[Source data]
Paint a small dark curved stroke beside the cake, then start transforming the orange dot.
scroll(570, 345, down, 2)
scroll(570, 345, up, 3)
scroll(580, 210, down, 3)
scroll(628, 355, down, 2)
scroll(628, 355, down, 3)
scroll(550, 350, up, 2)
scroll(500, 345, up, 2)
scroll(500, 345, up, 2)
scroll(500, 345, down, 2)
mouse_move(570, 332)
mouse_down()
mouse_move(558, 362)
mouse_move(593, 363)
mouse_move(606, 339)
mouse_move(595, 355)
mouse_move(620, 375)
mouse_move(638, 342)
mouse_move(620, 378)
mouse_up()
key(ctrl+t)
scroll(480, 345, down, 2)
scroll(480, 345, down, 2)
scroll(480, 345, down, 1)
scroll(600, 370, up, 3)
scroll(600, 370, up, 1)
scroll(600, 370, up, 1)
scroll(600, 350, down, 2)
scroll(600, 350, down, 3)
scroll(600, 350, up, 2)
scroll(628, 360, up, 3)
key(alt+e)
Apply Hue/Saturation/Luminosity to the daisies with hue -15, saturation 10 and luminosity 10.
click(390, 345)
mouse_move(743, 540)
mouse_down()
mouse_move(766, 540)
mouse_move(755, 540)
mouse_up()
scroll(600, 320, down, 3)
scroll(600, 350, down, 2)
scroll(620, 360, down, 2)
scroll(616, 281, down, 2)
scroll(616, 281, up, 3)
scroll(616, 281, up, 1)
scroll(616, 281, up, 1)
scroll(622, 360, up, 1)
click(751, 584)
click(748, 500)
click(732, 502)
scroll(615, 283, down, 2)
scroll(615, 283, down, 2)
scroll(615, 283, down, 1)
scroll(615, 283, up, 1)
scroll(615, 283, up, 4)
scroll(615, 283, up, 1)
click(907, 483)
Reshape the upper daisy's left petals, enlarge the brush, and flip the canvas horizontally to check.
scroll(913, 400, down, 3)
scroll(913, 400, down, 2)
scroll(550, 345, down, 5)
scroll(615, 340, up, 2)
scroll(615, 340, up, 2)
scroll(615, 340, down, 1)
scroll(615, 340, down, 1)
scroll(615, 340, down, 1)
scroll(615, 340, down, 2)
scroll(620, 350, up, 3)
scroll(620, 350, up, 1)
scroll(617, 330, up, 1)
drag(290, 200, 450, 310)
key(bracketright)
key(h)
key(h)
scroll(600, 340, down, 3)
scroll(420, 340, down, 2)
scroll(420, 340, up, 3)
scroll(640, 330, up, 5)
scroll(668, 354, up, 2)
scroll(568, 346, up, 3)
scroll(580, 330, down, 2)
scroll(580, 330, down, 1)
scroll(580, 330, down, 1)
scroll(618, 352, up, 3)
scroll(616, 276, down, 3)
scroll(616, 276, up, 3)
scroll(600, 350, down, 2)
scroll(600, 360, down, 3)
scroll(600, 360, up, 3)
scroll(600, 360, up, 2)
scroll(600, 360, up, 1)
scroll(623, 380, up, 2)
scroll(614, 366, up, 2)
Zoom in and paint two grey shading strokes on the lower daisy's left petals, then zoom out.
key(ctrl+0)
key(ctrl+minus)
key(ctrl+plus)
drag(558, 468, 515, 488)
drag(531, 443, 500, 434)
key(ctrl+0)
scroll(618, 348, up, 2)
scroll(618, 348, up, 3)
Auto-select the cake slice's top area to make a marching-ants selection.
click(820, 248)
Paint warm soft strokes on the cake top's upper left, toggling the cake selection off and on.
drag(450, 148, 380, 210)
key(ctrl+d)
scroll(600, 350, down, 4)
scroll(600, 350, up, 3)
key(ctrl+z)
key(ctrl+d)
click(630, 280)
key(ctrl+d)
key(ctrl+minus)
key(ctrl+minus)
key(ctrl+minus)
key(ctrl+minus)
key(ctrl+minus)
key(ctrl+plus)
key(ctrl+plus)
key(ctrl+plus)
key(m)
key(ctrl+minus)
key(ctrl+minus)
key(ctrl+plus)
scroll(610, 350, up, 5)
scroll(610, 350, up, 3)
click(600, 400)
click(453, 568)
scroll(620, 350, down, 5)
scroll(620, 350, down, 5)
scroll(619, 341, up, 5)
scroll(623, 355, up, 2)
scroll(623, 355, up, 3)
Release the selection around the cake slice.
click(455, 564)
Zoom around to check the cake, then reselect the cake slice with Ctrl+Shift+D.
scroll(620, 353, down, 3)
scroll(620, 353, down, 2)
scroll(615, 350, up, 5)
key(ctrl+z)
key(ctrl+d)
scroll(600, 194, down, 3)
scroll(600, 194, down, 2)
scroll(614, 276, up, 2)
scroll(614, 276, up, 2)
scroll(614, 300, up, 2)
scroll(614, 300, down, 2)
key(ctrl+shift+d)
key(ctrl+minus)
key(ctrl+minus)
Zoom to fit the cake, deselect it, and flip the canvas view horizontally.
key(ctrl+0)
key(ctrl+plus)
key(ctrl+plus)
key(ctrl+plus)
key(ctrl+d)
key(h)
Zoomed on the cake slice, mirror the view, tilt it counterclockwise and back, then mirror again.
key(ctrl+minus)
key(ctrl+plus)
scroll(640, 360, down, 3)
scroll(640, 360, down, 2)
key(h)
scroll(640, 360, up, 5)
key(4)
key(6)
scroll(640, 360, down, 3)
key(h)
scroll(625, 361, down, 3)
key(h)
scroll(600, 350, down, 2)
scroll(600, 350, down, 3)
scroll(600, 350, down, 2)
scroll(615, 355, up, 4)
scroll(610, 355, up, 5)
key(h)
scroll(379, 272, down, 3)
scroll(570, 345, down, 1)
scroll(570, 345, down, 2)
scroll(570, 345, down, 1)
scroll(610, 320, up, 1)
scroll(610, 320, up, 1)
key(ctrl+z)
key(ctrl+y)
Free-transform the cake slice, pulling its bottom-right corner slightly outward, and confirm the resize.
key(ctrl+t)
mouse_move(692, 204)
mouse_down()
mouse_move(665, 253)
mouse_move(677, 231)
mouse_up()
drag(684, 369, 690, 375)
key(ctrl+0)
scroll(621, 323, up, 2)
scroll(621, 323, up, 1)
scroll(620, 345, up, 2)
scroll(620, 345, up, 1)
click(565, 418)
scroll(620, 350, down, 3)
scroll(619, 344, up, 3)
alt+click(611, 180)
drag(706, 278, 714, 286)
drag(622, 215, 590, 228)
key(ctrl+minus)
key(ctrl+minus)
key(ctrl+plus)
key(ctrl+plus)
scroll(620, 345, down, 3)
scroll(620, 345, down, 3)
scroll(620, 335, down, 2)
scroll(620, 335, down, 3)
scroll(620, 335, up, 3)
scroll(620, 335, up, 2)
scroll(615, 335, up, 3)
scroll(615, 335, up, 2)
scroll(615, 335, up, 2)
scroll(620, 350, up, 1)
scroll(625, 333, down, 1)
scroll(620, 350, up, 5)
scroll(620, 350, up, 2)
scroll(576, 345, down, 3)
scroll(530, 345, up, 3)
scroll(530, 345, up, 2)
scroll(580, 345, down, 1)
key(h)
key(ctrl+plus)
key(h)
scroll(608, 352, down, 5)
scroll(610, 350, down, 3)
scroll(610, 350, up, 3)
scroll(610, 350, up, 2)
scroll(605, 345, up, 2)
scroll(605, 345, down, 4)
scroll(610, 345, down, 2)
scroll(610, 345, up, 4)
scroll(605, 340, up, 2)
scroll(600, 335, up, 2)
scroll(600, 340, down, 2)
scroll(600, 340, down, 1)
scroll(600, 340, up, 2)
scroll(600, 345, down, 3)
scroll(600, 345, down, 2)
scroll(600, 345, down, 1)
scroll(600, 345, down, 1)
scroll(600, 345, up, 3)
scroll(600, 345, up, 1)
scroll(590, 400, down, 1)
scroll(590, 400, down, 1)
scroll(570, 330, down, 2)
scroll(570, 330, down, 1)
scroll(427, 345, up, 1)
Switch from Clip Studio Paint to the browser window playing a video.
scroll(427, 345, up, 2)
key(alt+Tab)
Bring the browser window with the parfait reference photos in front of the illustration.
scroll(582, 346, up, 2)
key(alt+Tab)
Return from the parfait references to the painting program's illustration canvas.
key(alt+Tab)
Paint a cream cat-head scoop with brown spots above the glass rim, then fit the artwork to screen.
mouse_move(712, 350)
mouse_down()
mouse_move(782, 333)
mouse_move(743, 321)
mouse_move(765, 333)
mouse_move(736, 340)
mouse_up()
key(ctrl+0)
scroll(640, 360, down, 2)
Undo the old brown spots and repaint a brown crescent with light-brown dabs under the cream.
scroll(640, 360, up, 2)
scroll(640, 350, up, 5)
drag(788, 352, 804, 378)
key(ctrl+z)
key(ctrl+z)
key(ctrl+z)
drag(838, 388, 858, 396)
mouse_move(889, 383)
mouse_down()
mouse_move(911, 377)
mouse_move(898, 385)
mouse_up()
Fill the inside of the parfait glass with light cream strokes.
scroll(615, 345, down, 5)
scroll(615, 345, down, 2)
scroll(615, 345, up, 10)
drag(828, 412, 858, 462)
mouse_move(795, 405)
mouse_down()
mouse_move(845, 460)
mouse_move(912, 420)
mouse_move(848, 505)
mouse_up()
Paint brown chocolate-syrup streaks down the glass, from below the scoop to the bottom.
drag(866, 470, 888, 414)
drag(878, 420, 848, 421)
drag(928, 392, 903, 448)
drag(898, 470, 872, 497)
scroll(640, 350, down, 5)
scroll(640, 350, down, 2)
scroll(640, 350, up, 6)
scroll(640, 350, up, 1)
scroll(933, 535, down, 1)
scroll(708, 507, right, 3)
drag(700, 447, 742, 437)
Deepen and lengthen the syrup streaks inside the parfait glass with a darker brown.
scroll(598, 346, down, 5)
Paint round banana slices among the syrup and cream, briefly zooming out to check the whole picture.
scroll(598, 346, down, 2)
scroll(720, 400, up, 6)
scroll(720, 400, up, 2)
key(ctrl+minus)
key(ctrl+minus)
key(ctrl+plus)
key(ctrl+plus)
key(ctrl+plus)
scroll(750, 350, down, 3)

TASK REQUIREMENTS:
Of the lines above, retype only those from the line containing "scroll(620, 335, up, 3)" through the line containing "scroll(600, 340, down, 1)", including both, exactly.

SOLUTION TO THE PROBLEM:
scroll(620, 335, up, 3)
scroll(620, 335, up, 2)
scroll(615, 335, up, 3)
scroll(615, 335, up, 2)
scroll(615, 335, up, 2)
scroll(620, 350, up, 1)
scroll(625, 333, down, 1)
scroll(620, 350, up, 5)
scroll(620, 350, up, 2)
scroll(576, 345, down, 3)
scroll(530, 345, up, 3)
scroll(530, 345, up, 2)
scroll(580, 345, down, 1)
key(h)
key(ctrl+plus)
key(h)
scroll(608, 352, down, 5)
scroll(610, 350, down, 3)
scroll(610, 350, up, 3)
scroll(610, 350, up, 2)
scroll(605, 345, up, 2)
scroll(605, 345, down, 4)
scroll(610, 345, down, 2)
scroll(610, 345, up, 4)
scroll(605, 340, up, 2)
scroll(600, 335, up, 2)
scroll(600, 340, down, 2)
scroll(600, 340, down, 1)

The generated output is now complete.